Using statistics to find the most similar players to Lionel Messi around the world
There is only one Lionel Messi, but with data, different players can be identified who perform similar to the Argentine. Let us dive into one methodology for finding these players and examine some of the results.
The method used for this analysis is known as factor analysis. Essentially, it allows someone to start with several “base-level” metrics – shots, dribbles, tackles – and it looks to explain the variance found in these numbers. Using the relationships between the different metrics, it “simplifies” the data into fewer categories known as factors, that explain as much of the variance as possible.
Say the input consists of 20 different metrics; the output will have been cut down to maybe five or six factors. How a player performs with respect to each stat has either positive, negative, or no correlation to their score in each factor. This correlation will be further examined in each of the factors later.

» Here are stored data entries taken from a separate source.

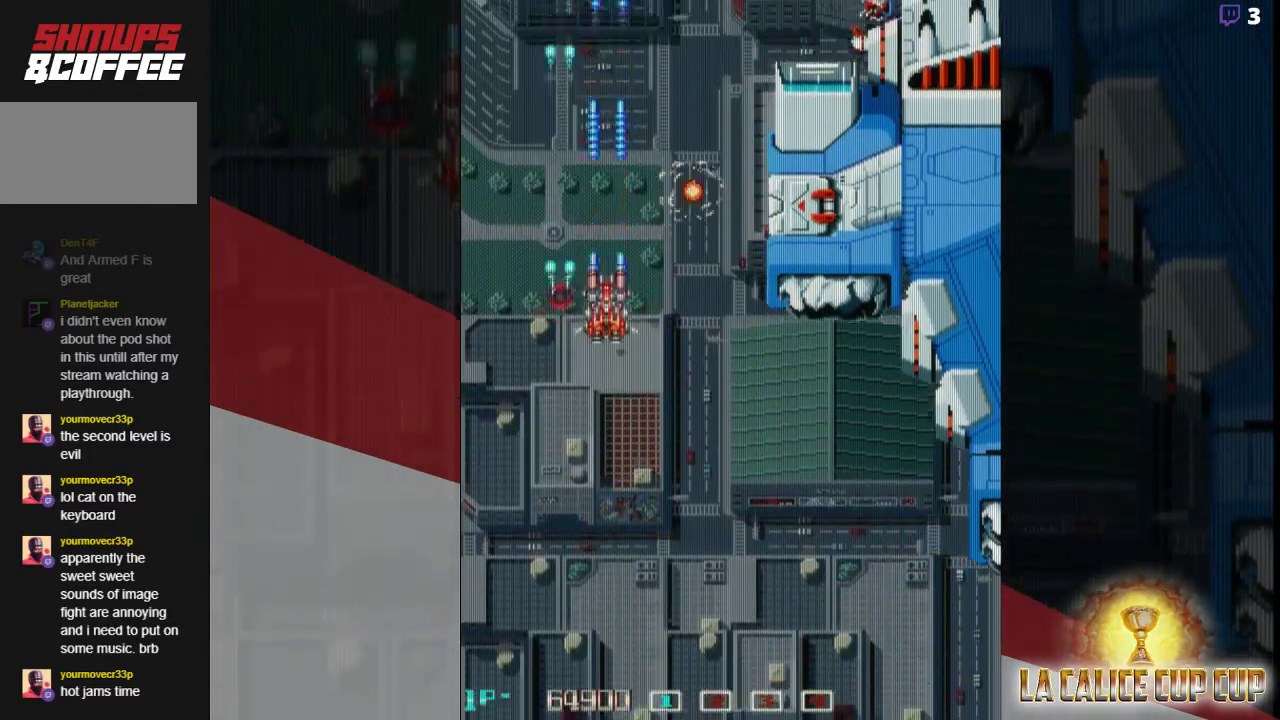
{"buttons": ["CROSS"], "left_stick": "down", "events": [[67, "left_stick", "down-right"], [200, "left_stick", "right"], [467, "left_stick", "down"]]}
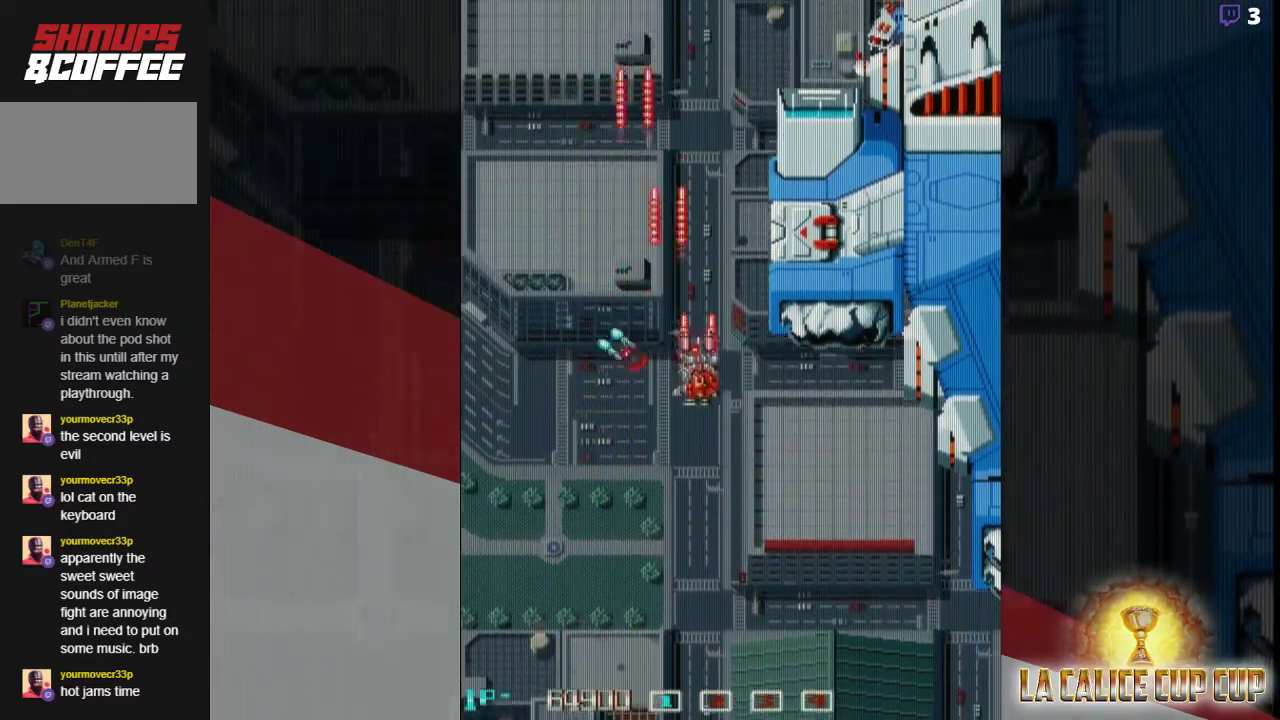
{"buttons": ["CROSS"], "left_stick": "center", "events": [[367, "left_stick", "center"]]}
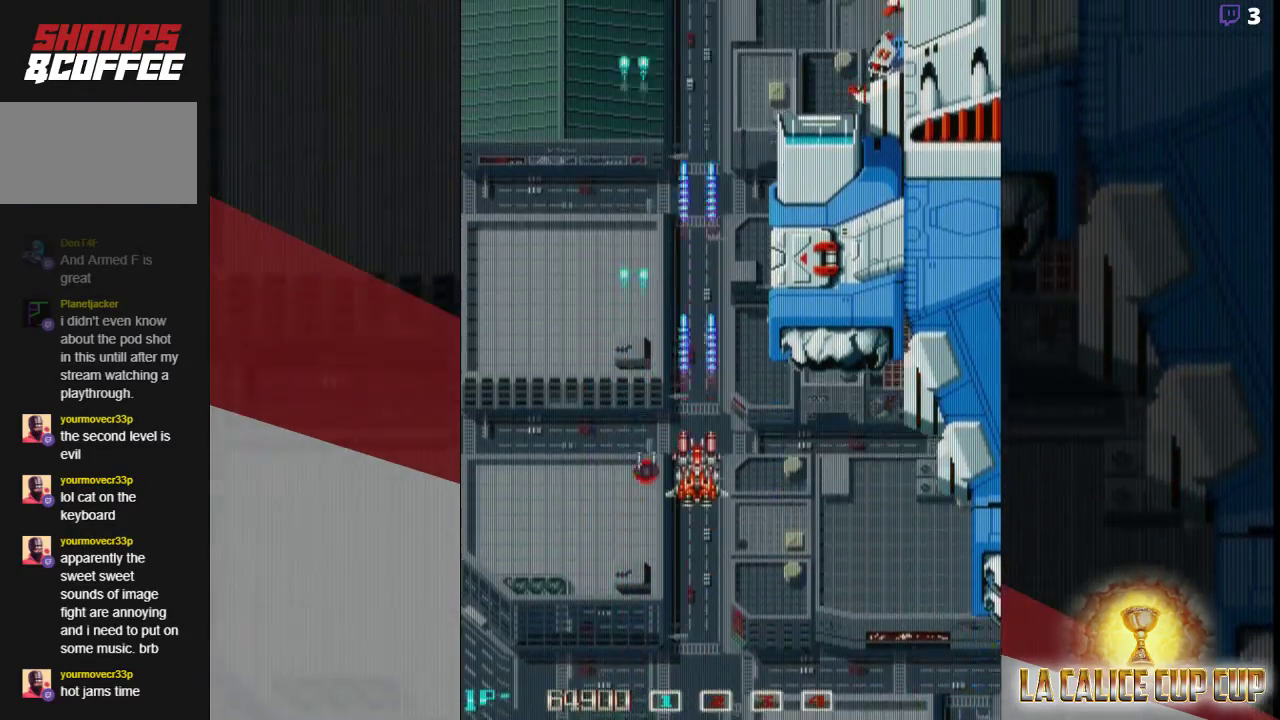
{"buttons": ["CROSS"], "left_stick": "down", "events": [[333, "left_stick", "down"]]}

The leagues included in this process were the first divisions of the top 20 nations in the UEFA club coefficient rankings for 2019/20, the second divisions of the top five leagues (Spain, England, Germany, Italy, and France), and the first divisions of the United States, Mexico, Argentina, Brazil, Uruguay, Colombia, and Chile.
To qualify, a player must have played at least 1,000 minutes in one of these leagues in the 2019/20 season, and they must have had centre forward, winger, or attacking midfielder listed as their primary position for the season. This started off as a pool of 2,600.
Here are all of the statistics included in the factor analysis:
Note: All statistics were measured per 90 minutes of playing time, and they were all provided by Wyscout.
Factor analysis results
From those 22 initial metrics, the analysis output five factors which were nicknamed based on what they seem to reflect. By running through each of them, we gain a better understanding of what type of player they portray. The factors will be presented in order from most explanatory to least explanatory, meaning the first factor was responsible for the greatest portion of the explanation of the variance in the data.
That first factor has been named “Drops Deep In Possession”. The metrics with the strongest positive correlation (having more of these causes a player to score higher in the factor) were passes, passes into the final third, and progressive passes.
Those with the strongest negative correlation (having more of these causes a player to score lower) were their rate of received passes that were long passes, aerial duels, and expected goals per shot.
The attackers who rank highly here are those who drop off and are very involved in progressing the ball to attacking areas, while not getting in behind for long balls or competing in the air often. This tidy, possession-based style is reflected with the likes of Hakim Ziyech, Lionel Messi, Isco, and Bernardo Silva, ranking above the 90th percentile.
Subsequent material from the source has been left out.